*TEXT EXCERPT*
This article reviews the left ventricular pressure (LVP) morphology and identifies problematic morphology and the cause of the morphology abnormality. The LVP cycles is typically used to report endpoints pertaining to inotropy (contractility) and lusitropy (relaxation). Ponemah reports dP/dtmax (dLVP/dt_max) as an index of contractility. Indices of lusitropy are dP/dtmin (dLVP/dt_min) and Tau.
NOTE: Please refer to Surgical Manuals and Videos for PhysioTel, PhysioTel HD, and PhysioTel Digital Implants or watch the PhysioTel Digital Surgical Video Large Animal Left Ventricular Pressure (LVP), Blood Pressure (BP), and ECG for large animal surgeries and HD-S21 Surgical Video Rat Left Ventricular Pressure (LVP), Blood Pressure (BP), and ECG for rat surgeries. Please refer to following article for mouse LVP DSI recommendation for Mouse Left Ventricular Pressure using Implantable Telemetry.

Images with localized body landmarks:

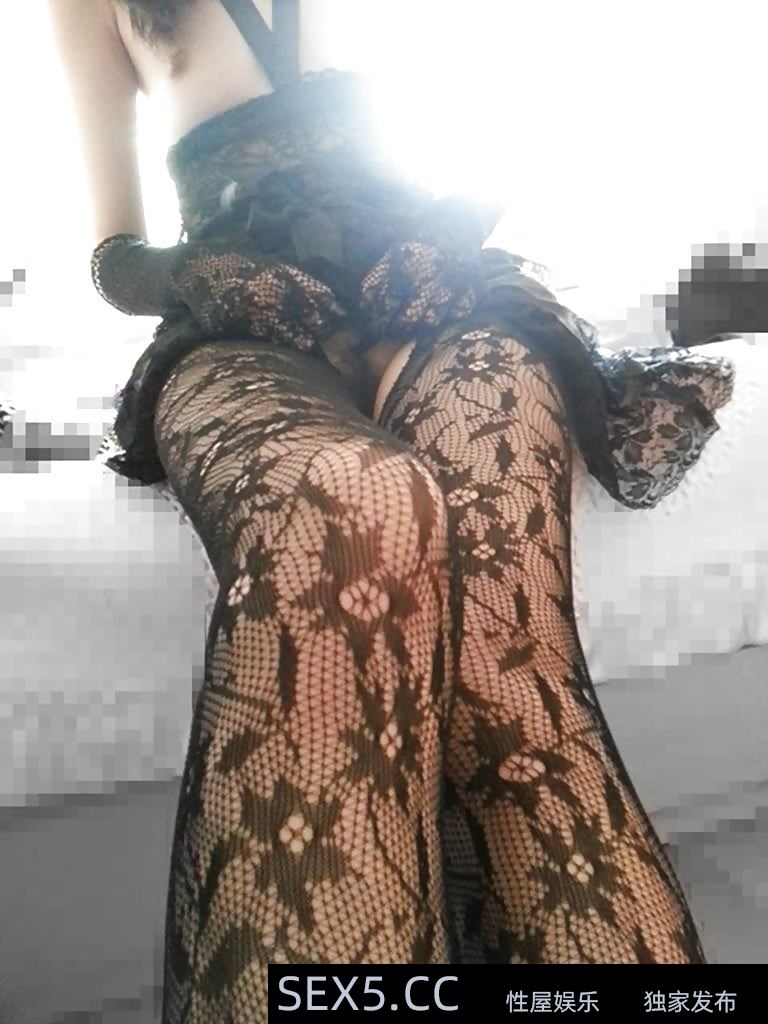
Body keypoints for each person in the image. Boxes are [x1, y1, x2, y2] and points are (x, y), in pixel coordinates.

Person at [50, 1, 735, 1020]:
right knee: (354, 502)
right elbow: (113, 253)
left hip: (439, 293)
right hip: (246, 321)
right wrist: (200, 273)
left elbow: (523, 115)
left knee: (505, 657)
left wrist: (455, 225)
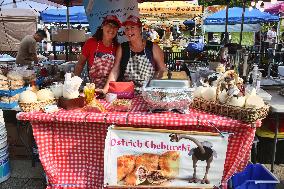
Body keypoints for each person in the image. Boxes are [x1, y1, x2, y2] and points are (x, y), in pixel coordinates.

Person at [100, 15, 167, 93]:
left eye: (132, 27)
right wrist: (106, 89)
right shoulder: (122, 47)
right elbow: (115, 70)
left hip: (148, 92)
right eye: (127, 29)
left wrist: (164, 91)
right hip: (126, 93)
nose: (129, 31)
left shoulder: (153, 47)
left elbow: (162, 70)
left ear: (140, 29)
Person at [74, 15, 121, 89]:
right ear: (102, 26)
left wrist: (106, 89)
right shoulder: (91, 42)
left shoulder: (118, 47)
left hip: (111, 88)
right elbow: (80, 64)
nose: (112, 29)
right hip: (93, 88)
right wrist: (74, 85)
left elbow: (116, 70)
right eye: (109, 25)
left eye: (115, 27)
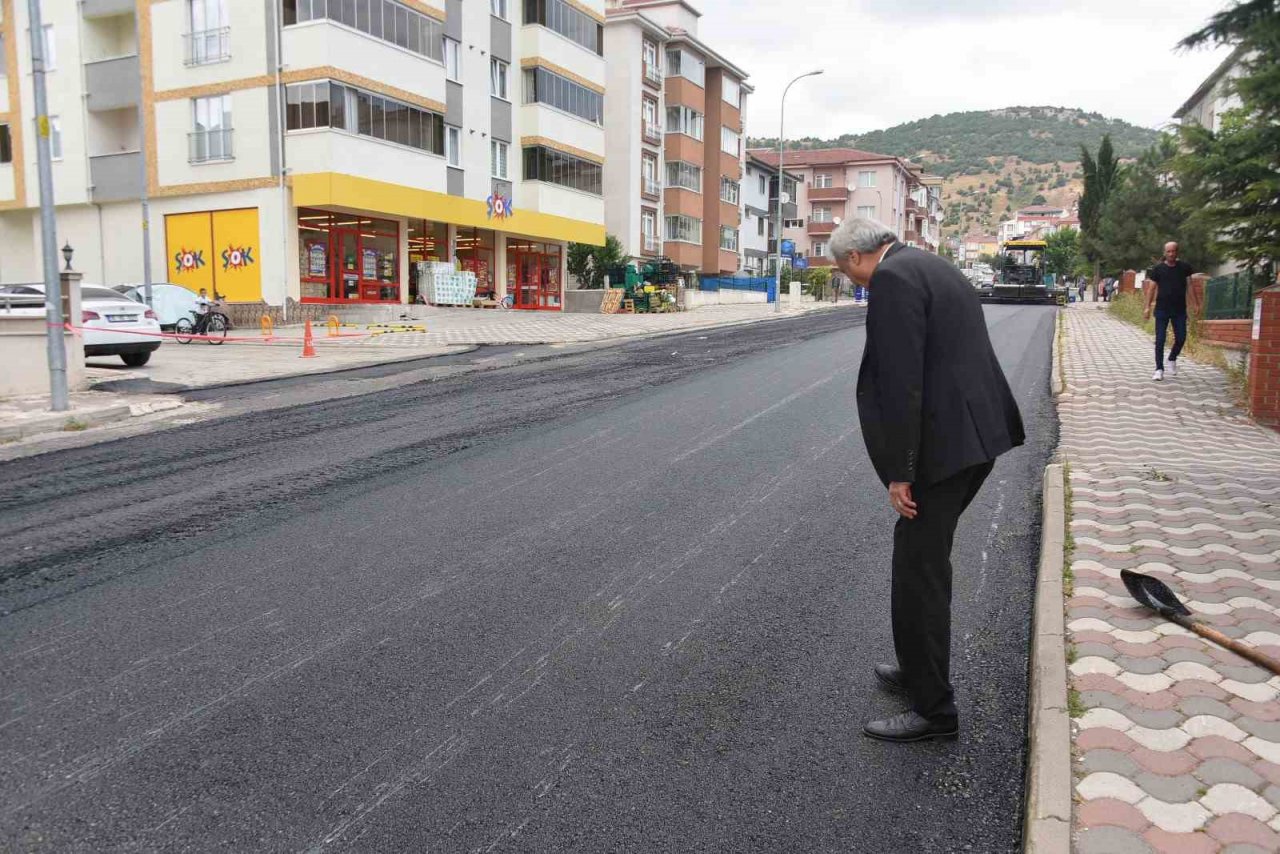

*TASK*
Write the next part of the text on left ventricular pressure morphology, starting right after its final sentence.

*RESPONSE AREA*
Typical morphology of the LVP signal
Figure 1 shows a typical LVP morphology. One characteristic of typical LVP morphology is Left Ventricular End Diastolic Pressure (LVEDP) is between 0-15 mmHg. Also, dp/dt_max occurs between midway to 2/3 of upstroke of the LVP signal. After the upstroke of the LVP cycle, the top of the LVP signal is relatively flat.
Spikes during Systole on LVP cycle
Figure 3 & 4 below show peaks or spikes on the LVP cycle during systole. This is typically indicative of the catheter being squeezed during a contraction. The catheter tip is potentially touching either the free ventricular wall or the intraventricular septum. Systolic measurement should not be reported from these cycles. When this happens shortly after surgery, it is recommended to evaluate your surgical approach.
Low LV dP/dtmax (index of contractility)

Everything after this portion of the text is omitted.